The finance ministry might provide more to agriculture and technical universities in the Union Budget to promote research and development, as well as infrastructure.
In a pre-Budget meeting with Finance Minister P Chidambaram last month, agriculturalists had suggested grant for better infrastructure facilities for students of these institutions. They had noted out roughly half the students in some agriculture universities were women, especially in Punjab.
A finance ministry official said there was merit in the suggestion and the ministry was considering giving more aid to some universities.
In last year’s Budget, the ministry had allocated Rs 460 crore to agri universities. The grants included Rs 100 crore each to Kerala Agricultural University and Acharya NG Ranga Agricultural University in Hyderabad and Rs 50 crore each to University of Agricultural Sciences, Dharwad, Karnataka; Chaudhary Charan Singh Agricultural University and Orissa University of Agriculture and Technology.
“The driving force of a modern nation is research and the creation of new knowledge,” then finance minister Pranab Mukherjee, now the President, had said in his Budget speech.
The Department of Agricultural Research and Education (DARE)’s allocation was enhanced by 7.7 per cent to Rs 5,392 crore last year from the revised estimate of Rs 5,008 crore in 2011-12.

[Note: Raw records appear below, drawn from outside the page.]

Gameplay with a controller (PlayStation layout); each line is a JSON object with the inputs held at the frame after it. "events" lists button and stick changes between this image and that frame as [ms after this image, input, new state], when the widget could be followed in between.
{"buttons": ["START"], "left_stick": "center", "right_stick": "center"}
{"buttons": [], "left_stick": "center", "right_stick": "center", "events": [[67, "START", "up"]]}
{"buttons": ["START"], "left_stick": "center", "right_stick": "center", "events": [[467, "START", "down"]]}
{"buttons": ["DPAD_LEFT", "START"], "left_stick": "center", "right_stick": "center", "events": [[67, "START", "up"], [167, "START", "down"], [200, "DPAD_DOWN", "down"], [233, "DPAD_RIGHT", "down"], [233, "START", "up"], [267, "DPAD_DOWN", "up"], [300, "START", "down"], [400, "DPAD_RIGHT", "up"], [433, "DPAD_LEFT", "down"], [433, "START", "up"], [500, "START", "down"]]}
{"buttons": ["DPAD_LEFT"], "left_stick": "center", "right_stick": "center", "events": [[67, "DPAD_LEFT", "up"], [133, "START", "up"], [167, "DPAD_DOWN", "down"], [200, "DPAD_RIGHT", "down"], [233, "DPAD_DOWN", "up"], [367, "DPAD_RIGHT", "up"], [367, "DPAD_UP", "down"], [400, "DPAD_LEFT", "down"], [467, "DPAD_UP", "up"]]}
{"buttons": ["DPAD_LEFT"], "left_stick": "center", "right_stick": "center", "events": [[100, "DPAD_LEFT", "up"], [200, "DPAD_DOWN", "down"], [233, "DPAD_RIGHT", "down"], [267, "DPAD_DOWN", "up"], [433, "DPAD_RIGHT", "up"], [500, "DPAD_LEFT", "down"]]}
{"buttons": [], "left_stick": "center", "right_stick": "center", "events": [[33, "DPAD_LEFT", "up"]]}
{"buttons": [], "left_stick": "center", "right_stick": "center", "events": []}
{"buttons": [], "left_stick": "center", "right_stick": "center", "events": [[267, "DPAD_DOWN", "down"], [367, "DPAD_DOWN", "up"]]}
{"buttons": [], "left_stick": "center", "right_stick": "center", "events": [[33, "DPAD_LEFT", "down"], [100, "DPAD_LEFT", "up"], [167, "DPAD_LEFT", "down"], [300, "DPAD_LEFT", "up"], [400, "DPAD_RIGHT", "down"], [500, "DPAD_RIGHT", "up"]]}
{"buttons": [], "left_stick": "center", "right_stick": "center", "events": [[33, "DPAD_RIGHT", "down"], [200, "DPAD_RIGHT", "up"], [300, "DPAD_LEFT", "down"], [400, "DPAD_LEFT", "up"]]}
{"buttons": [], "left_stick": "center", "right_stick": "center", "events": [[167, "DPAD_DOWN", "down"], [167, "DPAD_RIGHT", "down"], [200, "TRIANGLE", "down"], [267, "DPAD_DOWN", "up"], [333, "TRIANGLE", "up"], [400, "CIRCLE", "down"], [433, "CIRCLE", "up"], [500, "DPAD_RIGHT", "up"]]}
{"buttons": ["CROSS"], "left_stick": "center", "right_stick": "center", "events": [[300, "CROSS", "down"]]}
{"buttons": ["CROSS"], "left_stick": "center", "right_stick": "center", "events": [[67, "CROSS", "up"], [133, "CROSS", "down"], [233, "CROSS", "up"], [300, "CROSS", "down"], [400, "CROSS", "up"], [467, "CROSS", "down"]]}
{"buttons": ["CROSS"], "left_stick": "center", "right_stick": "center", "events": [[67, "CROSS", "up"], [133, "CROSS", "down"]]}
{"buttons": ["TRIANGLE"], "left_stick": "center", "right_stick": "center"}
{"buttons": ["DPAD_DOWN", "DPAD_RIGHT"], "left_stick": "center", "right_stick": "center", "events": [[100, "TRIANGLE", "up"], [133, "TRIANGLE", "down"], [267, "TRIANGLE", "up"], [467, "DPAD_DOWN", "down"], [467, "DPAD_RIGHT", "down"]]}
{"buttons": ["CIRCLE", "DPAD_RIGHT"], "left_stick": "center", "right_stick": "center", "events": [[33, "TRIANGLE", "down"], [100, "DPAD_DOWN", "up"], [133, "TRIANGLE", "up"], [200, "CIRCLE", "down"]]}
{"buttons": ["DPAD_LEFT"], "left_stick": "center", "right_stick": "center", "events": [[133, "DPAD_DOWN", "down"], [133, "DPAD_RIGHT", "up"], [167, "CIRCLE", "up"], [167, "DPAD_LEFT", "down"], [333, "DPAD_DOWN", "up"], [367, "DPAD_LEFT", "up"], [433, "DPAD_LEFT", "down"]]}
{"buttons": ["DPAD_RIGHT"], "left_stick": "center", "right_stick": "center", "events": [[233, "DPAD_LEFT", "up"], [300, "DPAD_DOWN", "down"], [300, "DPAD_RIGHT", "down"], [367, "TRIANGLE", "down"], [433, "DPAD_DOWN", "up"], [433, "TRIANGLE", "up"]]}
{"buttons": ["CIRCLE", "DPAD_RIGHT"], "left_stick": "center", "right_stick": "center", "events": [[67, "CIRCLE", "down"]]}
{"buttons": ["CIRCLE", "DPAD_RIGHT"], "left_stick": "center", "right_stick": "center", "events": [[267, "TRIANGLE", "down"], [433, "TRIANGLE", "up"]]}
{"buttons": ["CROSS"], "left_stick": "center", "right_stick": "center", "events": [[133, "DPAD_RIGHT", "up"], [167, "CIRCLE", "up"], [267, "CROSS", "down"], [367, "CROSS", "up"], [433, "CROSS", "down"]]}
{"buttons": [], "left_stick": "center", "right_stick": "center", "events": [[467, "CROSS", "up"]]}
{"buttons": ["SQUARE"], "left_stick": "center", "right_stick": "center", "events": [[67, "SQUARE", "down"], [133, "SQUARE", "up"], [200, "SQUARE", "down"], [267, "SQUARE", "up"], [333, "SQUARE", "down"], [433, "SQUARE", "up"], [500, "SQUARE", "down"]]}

India has a massive network of around 45 institutions under the Indian Council of Agricultural Research (ICAR), 17 National Research Centres, six National Bureaus, 25 directorates and almost 60 state agriculture universities, which, apart from imparting training and education, also undertake research.
All the central agricultural institutes and universities come under DARE, while the state universities are governed by the respective state laws. In the 11th five-year Plan, ICAR and state agriculture universities, developed a number of technologies, being used by farmers on a large scale.
Important among these are doubling of the basmati rice yield with reduction in the crop maturity period. These varieties occupy nearly two million hectares area in the north-west plains.
Rice varieties in the Basmati quality have contributed to around Rs 6,000 crore of additional annual income. These additional income came from the Pusan Basmati 1121 strain to the farmers of Punjab and Haryana, an almost 50 per cent gain in income over two million hectares.
Improved wheat varieties resistant to rust, including Race Ug99, have been developed and these are spreading in areas where the crop is grown. Improved varieties of other plants such as maize, pearl millet, mustard and chickpea now cover nearly 40 per cent of the cropped area of the country.
In the 12th Plan (2012-17), a working group of the Planning Commission has suggested India lay more emphasis on research in dry land agriculture, genetically modified food, climate change, nanotechnology, farm mechanisation and precision farming.